RON: Originally, The Stones were marketed as the antithesis to The Beatles: bad boys who wanted to do more than just hold your hand. Ironically, The Beatles were working-class blokes whose act was cleaned up; The Stones were essentially middle-class school boys who were promoted as dangerous gutter rats.

RICH: Only because that niche was the only one left. [Unlike The Beatles], they didn’t have to worry about their clothes. They could do whatever they wanted. The worse they were behaving, the better they behaved, in a way.

RON: You’re already a huge Stones fan, but in the course of your research, what surprised you?

RICH: This was a little thing, but I found it pretty amazing: it was about Brian Jones, who was the first Stones guitar player when they started the band. He’s the one who got them going, and he’s the one who died young. He was one of the early guys who was kind of an LSD casualty. He was convinced that two Bob Dylan songs were about him: “Ballad of a Thin Man” [“do you, Mr. Jones?”]. He was convinced that it was Bob Dylan making fun of him. The other Dylan song was “Like A Rolling Stone.” [Jones] gives the sense of what it’s like to be really paranoid, a mind coming undone.

RON: We perceive The Stones differently, depending on which era we’re seeing and hearing them. Today, we do not have that rebellious, shocking 1965 perception of them. Do we owe this to time and money?

RICH: The Rolling Stones, as they exist in their music, cease to exist somewhere around 1985. They came back together as more of a corporation. That really became clear to me when I went back and looked at it. Everybody wants the fantasy. I just accepted the fantasy because it’s more interesting. That The Rolling Stones are now acting, pretending -- that was a real surprise for me.

RON: Looking at the bigger picture, is rock dead?

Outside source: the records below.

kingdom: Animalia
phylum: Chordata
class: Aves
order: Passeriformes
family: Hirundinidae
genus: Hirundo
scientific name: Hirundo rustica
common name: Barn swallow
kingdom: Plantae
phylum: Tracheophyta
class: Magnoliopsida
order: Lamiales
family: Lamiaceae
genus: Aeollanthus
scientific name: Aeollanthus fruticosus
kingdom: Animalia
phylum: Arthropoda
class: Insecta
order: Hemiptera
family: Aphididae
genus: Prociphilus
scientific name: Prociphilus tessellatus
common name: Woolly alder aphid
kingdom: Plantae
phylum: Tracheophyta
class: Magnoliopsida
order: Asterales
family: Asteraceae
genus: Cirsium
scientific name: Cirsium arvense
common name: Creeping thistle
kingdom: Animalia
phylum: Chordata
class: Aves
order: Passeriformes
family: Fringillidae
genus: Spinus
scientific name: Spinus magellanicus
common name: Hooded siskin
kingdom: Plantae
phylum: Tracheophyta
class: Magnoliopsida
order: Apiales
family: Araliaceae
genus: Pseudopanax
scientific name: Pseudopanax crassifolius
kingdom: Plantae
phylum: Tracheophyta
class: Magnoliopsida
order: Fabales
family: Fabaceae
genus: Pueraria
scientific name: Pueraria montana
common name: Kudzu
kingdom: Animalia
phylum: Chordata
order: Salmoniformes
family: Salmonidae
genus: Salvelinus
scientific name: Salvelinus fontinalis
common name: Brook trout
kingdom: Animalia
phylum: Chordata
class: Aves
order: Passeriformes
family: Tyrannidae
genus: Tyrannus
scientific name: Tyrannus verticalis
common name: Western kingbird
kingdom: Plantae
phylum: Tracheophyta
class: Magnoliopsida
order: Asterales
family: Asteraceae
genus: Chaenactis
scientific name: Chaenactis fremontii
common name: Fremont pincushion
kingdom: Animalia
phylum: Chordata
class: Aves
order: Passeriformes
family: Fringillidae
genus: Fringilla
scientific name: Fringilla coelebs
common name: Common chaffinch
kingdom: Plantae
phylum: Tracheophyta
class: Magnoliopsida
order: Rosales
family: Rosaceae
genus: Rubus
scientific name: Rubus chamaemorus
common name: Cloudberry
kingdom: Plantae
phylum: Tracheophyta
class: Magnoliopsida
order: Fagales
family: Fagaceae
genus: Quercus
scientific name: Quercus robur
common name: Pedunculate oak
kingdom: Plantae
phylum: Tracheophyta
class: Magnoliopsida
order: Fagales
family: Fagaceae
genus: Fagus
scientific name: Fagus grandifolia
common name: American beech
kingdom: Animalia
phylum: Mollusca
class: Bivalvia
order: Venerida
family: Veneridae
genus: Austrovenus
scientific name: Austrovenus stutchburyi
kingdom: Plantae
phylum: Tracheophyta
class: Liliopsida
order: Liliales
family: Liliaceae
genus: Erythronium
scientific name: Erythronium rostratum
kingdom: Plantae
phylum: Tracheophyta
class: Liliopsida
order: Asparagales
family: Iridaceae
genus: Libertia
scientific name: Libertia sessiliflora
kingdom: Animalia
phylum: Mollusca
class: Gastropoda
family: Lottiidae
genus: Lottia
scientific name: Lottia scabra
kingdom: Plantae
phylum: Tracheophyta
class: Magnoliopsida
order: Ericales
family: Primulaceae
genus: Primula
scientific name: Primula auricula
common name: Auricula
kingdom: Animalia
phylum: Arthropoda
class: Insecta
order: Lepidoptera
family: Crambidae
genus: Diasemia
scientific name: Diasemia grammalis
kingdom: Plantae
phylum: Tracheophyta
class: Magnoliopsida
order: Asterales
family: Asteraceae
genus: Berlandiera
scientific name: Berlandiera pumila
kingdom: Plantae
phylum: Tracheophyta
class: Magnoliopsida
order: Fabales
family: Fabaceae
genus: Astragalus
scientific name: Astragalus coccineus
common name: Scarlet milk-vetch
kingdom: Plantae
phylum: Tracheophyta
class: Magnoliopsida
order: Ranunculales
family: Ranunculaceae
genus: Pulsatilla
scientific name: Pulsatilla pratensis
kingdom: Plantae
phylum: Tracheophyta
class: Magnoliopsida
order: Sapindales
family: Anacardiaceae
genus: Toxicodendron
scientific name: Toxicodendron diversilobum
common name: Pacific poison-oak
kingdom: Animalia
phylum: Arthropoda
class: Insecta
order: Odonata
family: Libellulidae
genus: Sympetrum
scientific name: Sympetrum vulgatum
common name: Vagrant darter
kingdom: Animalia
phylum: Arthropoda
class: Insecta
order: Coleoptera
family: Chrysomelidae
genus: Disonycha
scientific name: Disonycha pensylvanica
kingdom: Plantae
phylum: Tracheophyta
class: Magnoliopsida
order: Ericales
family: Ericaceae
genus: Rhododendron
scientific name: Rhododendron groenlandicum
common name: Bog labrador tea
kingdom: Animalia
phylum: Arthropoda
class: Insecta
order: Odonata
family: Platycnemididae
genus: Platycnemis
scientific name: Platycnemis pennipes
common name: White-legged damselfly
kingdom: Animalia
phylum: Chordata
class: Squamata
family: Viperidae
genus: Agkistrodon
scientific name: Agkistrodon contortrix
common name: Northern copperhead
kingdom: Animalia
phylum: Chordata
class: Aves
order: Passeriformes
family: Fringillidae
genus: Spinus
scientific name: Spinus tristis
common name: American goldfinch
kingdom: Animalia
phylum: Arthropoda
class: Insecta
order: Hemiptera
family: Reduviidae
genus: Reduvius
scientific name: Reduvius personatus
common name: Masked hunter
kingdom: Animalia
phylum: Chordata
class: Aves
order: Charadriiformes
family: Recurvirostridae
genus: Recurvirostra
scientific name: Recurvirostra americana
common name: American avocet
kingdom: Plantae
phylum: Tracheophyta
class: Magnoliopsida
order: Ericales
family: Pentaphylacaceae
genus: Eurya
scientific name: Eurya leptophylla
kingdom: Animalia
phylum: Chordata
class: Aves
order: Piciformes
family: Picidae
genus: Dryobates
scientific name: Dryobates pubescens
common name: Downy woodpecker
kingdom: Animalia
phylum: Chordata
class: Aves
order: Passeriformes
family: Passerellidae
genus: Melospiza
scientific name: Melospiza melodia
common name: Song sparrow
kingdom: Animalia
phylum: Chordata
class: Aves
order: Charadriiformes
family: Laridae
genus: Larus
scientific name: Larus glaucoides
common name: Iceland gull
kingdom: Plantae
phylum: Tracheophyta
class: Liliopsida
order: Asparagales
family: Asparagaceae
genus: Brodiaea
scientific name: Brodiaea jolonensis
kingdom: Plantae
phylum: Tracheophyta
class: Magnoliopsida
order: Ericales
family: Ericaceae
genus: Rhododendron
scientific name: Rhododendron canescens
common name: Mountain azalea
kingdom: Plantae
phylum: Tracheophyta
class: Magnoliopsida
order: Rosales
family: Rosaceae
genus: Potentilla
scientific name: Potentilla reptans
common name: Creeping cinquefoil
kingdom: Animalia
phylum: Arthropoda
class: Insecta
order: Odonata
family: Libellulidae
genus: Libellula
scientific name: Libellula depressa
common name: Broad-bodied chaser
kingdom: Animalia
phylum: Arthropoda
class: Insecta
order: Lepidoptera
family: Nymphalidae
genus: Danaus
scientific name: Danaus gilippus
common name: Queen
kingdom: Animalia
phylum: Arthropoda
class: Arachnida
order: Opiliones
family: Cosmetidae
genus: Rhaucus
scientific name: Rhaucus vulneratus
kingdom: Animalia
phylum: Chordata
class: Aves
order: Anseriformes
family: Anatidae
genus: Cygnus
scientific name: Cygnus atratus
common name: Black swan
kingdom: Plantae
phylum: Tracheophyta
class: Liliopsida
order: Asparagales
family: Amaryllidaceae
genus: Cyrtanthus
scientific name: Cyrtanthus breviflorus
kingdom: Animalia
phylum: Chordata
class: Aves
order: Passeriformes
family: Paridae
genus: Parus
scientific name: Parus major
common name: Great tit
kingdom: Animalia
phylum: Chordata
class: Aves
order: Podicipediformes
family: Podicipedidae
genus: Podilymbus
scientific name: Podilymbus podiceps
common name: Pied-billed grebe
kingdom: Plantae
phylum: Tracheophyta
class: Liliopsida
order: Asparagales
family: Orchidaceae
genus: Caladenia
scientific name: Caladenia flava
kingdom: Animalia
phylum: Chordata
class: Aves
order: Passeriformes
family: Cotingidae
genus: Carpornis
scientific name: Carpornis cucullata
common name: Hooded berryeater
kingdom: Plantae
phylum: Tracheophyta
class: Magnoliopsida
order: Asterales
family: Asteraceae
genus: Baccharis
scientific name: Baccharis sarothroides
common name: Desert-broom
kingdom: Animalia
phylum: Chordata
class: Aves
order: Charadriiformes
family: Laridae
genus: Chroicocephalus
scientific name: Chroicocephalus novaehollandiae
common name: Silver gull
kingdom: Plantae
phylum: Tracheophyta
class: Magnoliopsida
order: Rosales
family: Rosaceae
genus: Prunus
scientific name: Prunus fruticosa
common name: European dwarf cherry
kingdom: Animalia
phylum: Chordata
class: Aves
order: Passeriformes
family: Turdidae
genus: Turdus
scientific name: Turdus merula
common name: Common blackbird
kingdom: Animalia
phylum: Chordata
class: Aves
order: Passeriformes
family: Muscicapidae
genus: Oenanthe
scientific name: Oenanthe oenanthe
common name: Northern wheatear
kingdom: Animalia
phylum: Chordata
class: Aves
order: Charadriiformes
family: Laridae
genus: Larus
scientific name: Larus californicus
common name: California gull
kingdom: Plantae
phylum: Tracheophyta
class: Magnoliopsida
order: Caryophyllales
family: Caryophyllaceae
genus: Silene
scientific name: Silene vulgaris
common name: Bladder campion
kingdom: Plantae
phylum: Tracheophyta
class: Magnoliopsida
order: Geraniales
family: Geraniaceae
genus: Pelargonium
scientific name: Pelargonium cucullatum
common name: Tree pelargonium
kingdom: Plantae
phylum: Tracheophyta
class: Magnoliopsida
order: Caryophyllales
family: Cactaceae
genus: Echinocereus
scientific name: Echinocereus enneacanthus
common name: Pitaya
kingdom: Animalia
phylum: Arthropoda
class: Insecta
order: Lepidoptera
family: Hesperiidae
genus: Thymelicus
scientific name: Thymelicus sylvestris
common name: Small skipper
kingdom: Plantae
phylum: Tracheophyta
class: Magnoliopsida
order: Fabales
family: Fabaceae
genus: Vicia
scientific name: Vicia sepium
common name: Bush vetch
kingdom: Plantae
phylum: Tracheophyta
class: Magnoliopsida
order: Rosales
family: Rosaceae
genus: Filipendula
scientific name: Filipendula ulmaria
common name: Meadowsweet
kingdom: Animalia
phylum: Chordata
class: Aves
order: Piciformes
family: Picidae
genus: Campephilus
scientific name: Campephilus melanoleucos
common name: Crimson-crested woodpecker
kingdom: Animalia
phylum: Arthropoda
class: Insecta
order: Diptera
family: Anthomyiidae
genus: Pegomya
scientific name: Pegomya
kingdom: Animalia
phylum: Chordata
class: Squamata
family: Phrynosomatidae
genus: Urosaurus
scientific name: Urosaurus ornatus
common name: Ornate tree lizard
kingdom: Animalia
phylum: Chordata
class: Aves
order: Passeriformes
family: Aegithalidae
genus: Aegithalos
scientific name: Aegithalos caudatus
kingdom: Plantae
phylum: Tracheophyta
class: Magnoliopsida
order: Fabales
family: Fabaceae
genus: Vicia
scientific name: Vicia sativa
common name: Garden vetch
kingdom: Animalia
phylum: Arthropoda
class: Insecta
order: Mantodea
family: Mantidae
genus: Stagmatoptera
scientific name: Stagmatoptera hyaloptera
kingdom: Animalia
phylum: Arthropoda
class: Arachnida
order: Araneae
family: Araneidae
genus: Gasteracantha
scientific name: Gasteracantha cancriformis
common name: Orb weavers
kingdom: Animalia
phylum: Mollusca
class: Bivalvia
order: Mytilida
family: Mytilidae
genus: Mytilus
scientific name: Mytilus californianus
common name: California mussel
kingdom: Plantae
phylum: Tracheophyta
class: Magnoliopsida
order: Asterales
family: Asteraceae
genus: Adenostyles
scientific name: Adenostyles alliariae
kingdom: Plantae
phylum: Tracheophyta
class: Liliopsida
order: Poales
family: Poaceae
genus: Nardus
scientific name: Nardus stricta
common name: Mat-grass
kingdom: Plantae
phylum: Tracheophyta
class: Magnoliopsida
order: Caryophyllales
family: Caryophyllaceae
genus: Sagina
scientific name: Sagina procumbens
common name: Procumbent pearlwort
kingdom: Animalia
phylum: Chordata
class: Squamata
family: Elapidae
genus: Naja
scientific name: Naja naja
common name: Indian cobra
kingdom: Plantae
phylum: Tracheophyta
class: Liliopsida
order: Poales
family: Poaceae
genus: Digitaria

RICH: I’m not incredibly plugged in. There are great bands who are not old. There are great young bands. The great songs are as great as any songs ever. But what I think is missing is the idea of there being energy and movement and an avant garde and a whole group of bands pushing each other. That doesn’t exist anymore.

That energy is a really useful energy -- of a revolution -- and I think that energy has just passed to other industries. More like Silicon Valley, computer games, television, movies. For whatever reason, rock and roll kind of died, in my opinion.

Nirvana was the last band where it felt like they were going to say something in their new record that was going to change your life, and it’s something so vital and important -- they can tell you how to live, how to get through your life. People don’t expect that from music anymore.

RON: What is it about The Stones at the apex of their creativity and popularity in the ‘60s that consistently gives meaning?

RICH: It was just a moment. People didn’t expect that from music before that. If you listen to the popular music of the 1940s, they didn’t expect “this song is going to tell me how to live my life.” But [in the ‘60s], youth culture got caught up with rock bands that got caught up with literature, and it became this driving force that had these great artists pushing each other, and that just kind of petered out.

It doesn’t exist like it did, and it’s harder to find the music, because there is no center. There are no Beatles and Rolling Stones driving each other. There are a lot of little niches. Basically, you’re on your own. You gotta find your own way to live.